課題内容: 下の提示文のうち「藍子ちゃん(菊池和澄さん)の」から始まり「立てて生きて行くんでしょう。」で終わる部分を、「藍子ちゃん」を「あいこちゃん」に置き換えて書き直してください。

藍子ちゃん(菊池和澄さん)のモンスタークラスメイトは赤木留美子(アカギ・ルミコ)(藤崎花音さん)(@『ゲゲゲの女房』)。「先生に言いつける」をちらつかせていたずら男子軍を撃退、恩を売った上で「私をモデルにしたルミコって女の子を『鬼太郎』のアニメに出して」と藍子ちゃんに難題を吹っかけ、「できないならできないって、最初から言えばいいじゃない、期待させておいてウソツキ」と仲間外れペナルティを課す、政治家もびっくりの“小さな策士”“腹黒ちゃん”でした。
小学校も3~4年になると、こういう、世渡り計算上等な子がどのクラスにも、もれなくひとりはついてきますな。ガタイ能力で決着をつけたがる男子より、クチ先回路の発達が早い女子に多い。まー所詮はガキレベルの謀略なので、どこかで“策士、策に溺れる”式に手痛い目に遭って、いっときは素直になって見せるんですがね。雀百までの喩え通り、死ぬまで人の顔見てはハラの中で加減乗除、全体集合部分集合、方程式三角関数、ちゃっちゃか組み立てて生きて行くんでしょう。

利用データ:
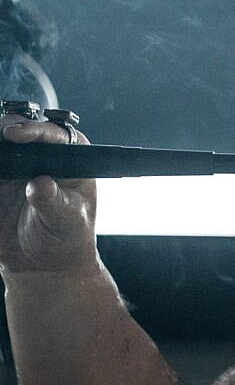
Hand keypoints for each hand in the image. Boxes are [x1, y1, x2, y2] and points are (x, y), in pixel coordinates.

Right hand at [0, 114, 96, 274]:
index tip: (15, 134)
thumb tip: (41, 184)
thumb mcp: (67, 221)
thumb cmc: (67, 238)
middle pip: (18, 131)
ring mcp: (14, 169)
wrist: (43, 264)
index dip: (34, 130)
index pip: (54, 134)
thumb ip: (54, 202)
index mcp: (69, 159)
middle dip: (3, 129)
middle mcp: (41, 158)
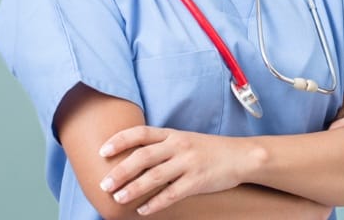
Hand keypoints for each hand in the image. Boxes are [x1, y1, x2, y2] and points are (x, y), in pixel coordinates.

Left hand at [97, 126, 256, 214]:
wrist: (240, 156)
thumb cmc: (208, 149)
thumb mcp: (184, 140)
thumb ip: (161, 145)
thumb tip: (131, 157)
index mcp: (172, 134)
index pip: (140, 133)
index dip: (119, 141)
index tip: (102, 152)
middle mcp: (178, 146)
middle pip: (143, 156)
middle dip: (121, 170)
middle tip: (104, 184)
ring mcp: (188, 163)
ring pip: (155, 176)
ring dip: (134, 188)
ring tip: (118, 198)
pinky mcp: (198, 180)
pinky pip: (172, 194)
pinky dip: (155, 203)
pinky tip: (143, 210)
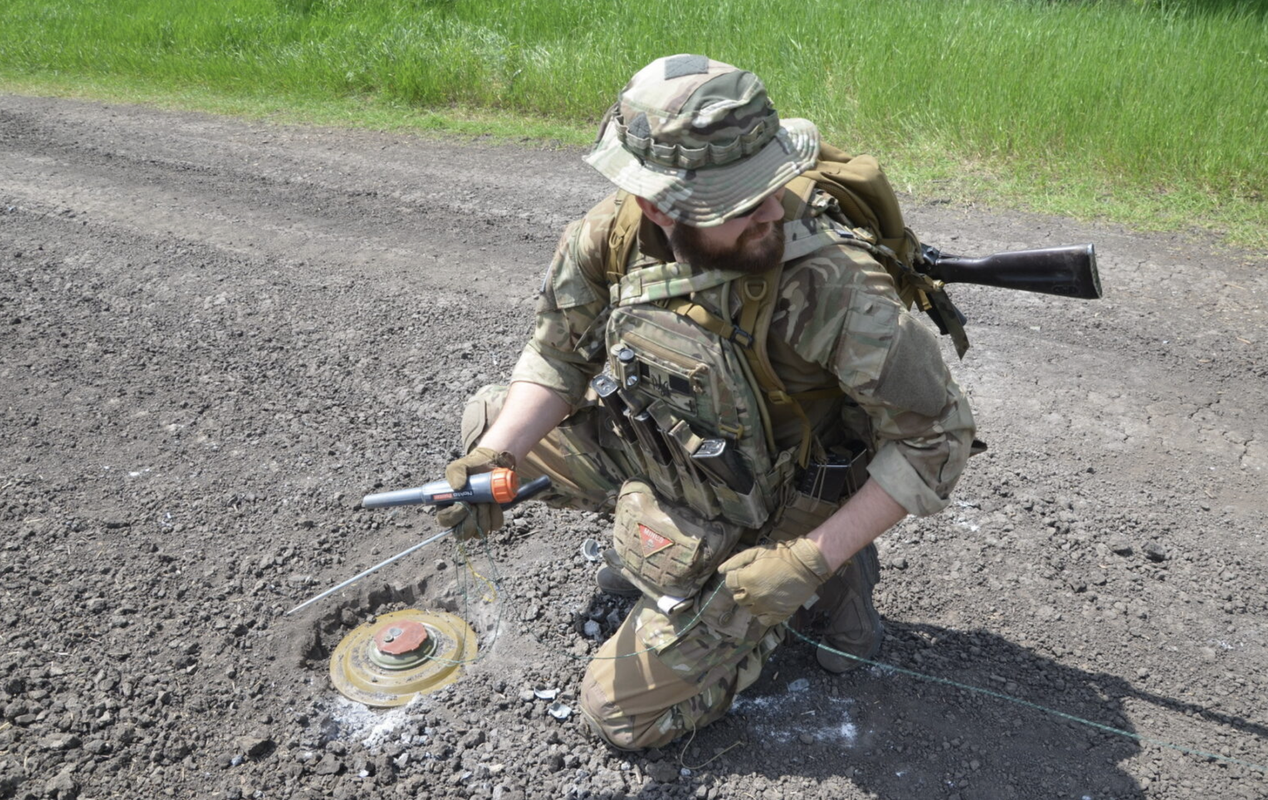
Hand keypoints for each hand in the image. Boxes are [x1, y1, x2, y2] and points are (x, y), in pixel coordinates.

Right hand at [434, 447, 514, 540]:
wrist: (494, 466)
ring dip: (485, 515)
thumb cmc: (474, 467)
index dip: (454, 515)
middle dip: (472, 518)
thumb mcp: (461, 465)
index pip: (444, 520)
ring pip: (479, 532)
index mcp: (447, 506)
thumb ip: (455, 472)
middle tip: (479, 503)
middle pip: (462, 533)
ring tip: (487, 500)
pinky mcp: (491, 521)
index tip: (464, 503)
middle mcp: (460, 518)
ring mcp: (476, 522)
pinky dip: (496, 514)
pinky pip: (495, 525)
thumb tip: (457, 487)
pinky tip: (495, 503)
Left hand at [716, 538, 832, 626]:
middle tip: (755, 582)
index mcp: (747, 580)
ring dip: (753, 602)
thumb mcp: (757, 552)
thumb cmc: (780, 556)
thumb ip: (736, 561)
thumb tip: (720, 570)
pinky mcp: (778, 614)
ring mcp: (766, 607)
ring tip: (763, 592)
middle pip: (738, 598)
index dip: (736, 577)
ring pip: (749, 610)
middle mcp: (754, 596)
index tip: (744, 573)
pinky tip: (769, 604)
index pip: (730, 583)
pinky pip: (763, 620)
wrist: (805, 566)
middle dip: (742, 590)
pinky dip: (763, 614)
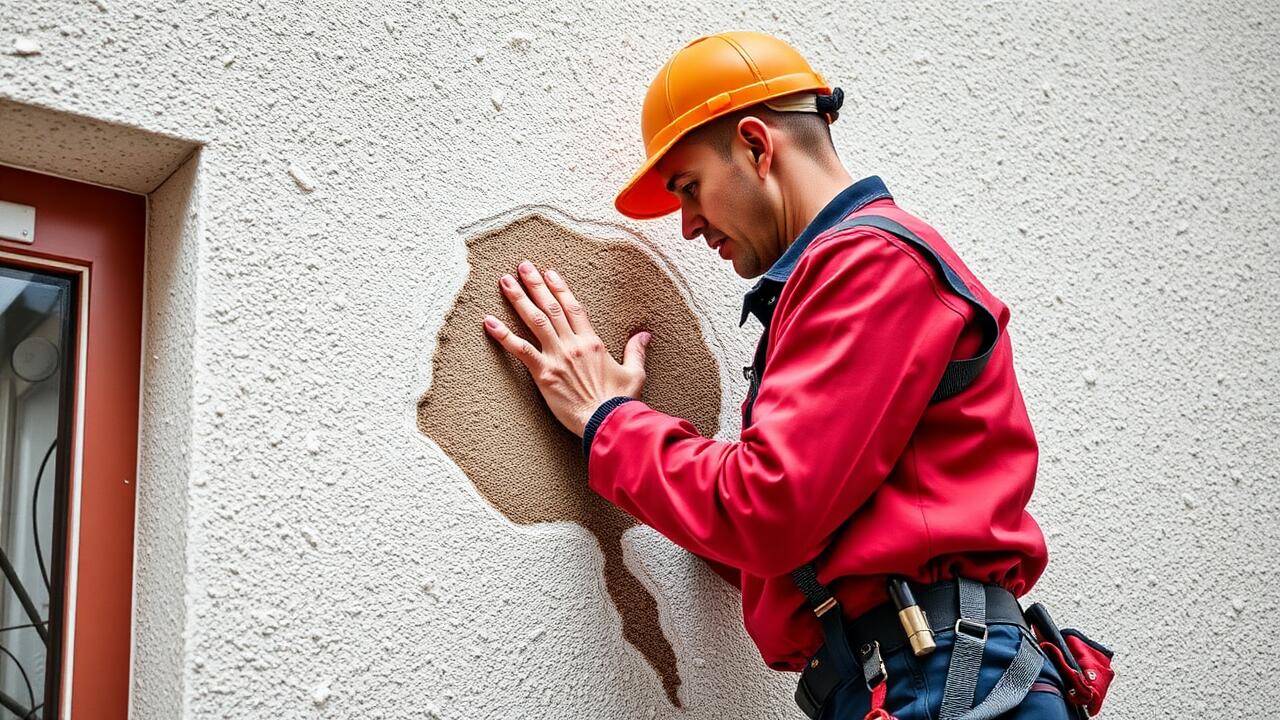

解答:
あいこちゃん(菊池和澄さん)のモンスタークラスメイトは赤木留美子(アカギ・ルミコ)(藤崎花音さん)(@『ゲゲゲの女房』)。「先生に言いつける」をちらつかせていたずら男子軍を撃退、恩を売った上で「私をモデルにしたルミコって女の子を『鬼太郎』のアニメに出して」とあいこちゃんに難題を吹っかけ、「できないならできないって、最初から言えばいいじゃない、期待させておいてウソツキ」と仲間外れペナルティを課す、政治家もびっくりの“小さな策士”“腹黒ちゃん”でした。
小学校も3~4年になると、こういう、世渡り計算上等な子がどのクラスにも、もれなくひとりはついてきますな。ガタイ能力で決着をつけたがる男子より、クチ先回路の発達が早い女子に多い。まー所詮はガキレベルの謀略なので、どこかで“策士、策に溺れる”式に手痛い目に遭って、いっときは素直になって見せるんですがね。雀百までの喩え通り、死ぬまで人の顔見てはハラの中で加減乗除、全体集合部分集合、方程式三角関数、ちゃっちゃか組み立てて生きて行くんでしょう。